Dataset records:
····················

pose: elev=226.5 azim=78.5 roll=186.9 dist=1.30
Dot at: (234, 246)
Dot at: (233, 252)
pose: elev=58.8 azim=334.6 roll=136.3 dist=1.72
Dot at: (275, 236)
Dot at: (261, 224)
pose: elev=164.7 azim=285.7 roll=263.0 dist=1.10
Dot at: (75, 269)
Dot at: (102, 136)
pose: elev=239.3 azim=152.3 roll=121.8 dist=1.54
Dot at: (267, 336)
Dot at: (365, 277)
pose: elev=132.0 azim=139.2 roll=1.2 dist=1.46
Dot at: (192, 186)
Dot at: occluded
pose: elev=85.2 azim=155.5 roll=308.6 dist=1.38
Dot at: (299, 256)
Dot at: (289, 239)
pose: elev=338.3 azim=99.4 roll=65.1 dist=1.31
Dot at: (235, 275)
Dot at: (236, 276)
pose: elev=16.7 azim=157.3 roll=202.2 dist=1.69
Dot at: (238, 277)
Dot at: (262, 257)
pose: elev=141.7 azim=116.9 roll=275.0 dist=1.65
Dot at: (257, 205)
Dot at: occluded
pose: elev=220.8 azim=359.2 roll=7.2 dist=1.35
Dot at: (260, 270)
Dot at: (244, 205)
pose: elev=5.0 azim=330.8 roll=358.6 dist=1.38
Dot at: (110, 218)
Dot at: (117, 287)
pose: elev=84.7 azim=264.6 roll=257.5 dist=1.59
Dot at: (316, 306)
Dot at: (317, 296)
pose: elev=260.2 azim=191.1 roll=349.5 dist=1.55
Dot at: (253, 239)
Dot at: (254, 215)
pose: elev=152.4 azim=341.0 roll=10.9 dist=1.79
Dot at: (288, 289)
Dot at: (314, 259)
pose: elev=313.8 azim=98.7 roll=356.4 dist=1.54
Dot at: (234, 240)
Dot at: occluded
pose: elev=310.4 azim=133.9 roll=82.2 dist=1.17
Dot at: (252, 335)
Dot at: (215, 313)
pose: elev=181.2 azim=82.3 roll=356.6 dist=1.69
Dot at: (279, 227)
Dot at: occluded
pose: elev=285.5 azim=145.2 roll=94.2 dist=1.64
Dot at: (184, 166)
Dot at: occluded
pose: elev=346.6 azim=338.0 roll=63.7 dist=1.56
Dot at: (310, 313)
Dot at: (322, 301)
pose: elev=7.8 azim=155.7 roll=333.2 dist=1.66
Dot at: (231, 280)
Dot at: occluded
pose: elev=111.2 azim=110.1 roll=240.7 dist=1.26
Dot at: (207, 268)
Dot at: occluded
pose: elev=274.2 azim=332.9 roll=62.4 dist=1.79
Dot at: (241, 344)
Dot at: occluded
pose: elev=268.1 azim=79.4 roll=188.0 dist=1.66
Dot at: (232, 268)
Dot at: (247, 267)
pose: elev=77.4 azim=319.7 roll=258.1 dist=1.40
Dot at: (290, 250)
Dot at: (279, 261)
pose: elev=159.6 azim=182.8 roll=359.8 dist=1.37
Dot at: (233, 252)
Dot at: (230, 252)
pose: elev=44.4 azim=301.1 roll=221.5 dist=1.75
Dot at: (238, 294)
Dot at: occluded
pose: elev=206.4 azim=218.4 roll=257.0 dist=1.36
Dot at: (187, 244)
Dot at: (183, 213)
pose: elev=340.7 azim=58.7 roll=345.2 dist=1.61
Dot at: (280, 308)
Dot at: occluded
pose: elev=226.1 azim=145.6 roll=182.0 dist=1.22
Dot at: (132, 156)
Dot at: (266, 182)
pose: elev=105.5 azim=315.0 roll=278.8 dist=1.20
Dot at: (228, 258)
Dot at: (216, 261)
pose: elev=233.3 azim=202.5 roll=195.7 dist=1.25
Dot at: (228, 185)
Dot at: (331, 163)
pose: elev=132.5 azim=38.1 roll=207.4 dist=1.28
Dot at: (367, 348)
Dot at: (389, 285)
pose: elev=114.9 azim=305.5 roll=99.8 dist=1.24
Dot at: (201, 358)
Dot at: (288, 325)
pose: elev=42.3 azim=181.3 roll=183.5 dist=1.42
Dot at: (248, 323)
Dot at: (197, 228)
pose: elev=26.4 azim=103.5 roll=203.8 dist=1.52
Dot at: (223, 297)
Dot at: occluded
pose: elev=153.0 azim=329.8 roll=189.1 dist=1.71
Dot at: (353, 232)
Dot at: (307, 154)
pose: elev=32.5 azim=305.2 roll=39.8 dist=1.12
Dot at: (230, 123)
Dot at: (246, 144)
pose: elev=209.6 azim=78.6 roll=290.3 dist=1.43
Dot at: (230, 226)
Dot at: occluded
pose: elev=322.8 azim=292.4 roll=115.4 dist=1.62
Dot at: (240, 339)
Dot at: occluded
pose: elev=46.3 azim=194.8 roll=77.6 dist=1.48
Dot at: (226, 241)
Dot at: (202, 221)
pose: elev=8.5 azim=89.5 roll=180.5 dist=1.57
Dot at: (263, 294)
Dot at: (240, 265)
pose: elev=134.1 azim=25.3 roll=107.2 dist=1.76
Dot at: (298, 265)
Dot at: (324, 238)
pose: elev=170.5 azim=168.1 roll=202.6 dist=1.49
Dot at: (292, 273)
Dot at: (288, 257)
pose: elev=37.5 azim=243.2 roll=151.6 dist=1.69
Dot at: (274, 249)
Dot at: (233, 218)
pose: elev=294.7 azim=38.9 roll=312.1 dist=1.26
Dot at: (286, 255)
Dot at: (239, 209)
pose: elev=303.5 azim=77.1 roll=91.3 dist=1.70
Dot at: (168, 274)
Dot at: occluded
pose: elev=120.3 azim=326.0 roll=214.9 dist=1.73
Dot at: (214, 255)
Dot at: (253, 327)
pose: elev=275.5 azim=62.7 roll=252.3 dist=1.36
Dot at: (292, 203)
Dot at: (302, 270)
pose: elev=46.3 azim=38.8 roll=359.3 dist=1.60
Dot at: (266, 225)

····················

▸ **Problem requirements**
Could you return, word for word, the lines beginning with the one that contains "pose: elev=260.2 azim=191.1" and continuing through the one that contains "Dot at: (202, 221)", with both of those lines included?

▸ **Output below**
pose: elev=260.2 azim=191.1 roll=349.5 dist=1.55
Dot at: (253, 239)
Dot at: (254, 215)
pose: elev=152.4 azim=341.0 roll=10.9 dist=1.79
Dot at: (288, 289)
Dot at: (314, 259)
pose: elev=313.8 azim=98.7 roll=356.4 dist=1.54
Dot at: (234, 240)
Dot at: occluded
pose: elev=310.4 azim=133.9 roll=82.2 dist=1.17
Dot at: (252, 335)
Dot at: (215, 313)
pose: elev=181.2 azim=82.3 roll=356.6 dist=1.69
Dot at: (279, 227)
Dot at: occluded
pose: elev=285.5 azim=145.2 roll=94.2 dist=1.64
Dot at: (184, 166)
Dot at: occluded
pose: elev=346.6 azim=338.0 roll=63.7 dist=1.56
Dot at: (310, 313)
Dot at: (322, 301)
pose: elev=7.8 azim=155.7 roll=333.2 dist=1.66
Dot at: (231, 280)
Dot at: occluded
pose: elev=111.2 azim=110.1 roll=240.7 dist=1.26
Dot at: (207, 268)
Dot at: occluded
pose: elev=274.2 azim=332.9 roll=62.4 dist=1.79
Dot at: (241, 344)
Dot at: occluded
pose: elev=268.1 azim=79.4 roll=188.0 dist=1.66
Dot at: (232, 268)
Dot at: (247, 267)
pose: elev=77.4 azim=319.7 roll=258.1 dist=1.40
Dot at: (290, 250)
Dot at: (279, 261)
pose: elev=159.6 azim=182.8 roll=359.8 dist=1.37
Dot at: (233, 252)
Dot at: (230, 252)
pose: elev=44.4 azim=301.1 roll=221.5 dist=1.75
Dot at: (238, 294)
Dot at: occluded
pose: elev=206.4 azim=218.4 roll=257.0 dist=1.36
Dot at: (187, 244)
Dot at: (183, 213)
pose: elev=340.7 azim=58.7 roll=345.2 dist=1.61
Dot at: (280, 308)
Dot at: occluded
pose: elev=226.1 azim=145.6 roll=182.0 dist=1.22
Dot at: (132, 156)
Dot at: (266, 182)
pose: elev=105.5 azim=315.0 roll=278.8 dist=1.20
Dot at: (228, 258)
Dot at: (216, 261)
pose: elev=233.3 azim=202.5 roll=195.7 dist=1.25
Dot at: (228, 185)
Dot at: (331, 163)
pose: elev=132.5 azim=38.1 roll=207.4 dist=1.28
Dot at: (367, 348)
Dot at: (389, 285)
pose: elev=114.9 azim=305.5 roll=99.8 dist=1.24
Dot at: (201, 358)
Dot at: (288, 325)
pose: elev=42.3 azim=181.3 roll=183.5 dist=1.42
Dot at: (248, 323)
Dot at: (197, 228)
pose: elev=26.4 azim=103.5 roll=203.8 dist=1.52
Dot at: (223, 297)
Dot at: occluded
pose: elev=153.0 azim=329.8 roll=189.1 dist=1.71
Dot at: (353, 232)
Dot at: (307, 154)
pose: elev=32.5 azim=305.2 roll=39.8 dist=1.12
Dot at: (230, 123)
Dot at: (246, 144)
pose: elev=209.6 azim=78.6 roll=290.3 dist=1.43
Dot at: (230, 226)
Dot at: occluded
pose: elev=322.8 azim=292.4 roll=115.4 dist=1.62
Dot at: (240, 339)
Dot at: occluded
pose: elev=46.3 azim=194.8 roll=77.6 dist=1.48
Dot at: (226, 241)
Dot at: (202, 221)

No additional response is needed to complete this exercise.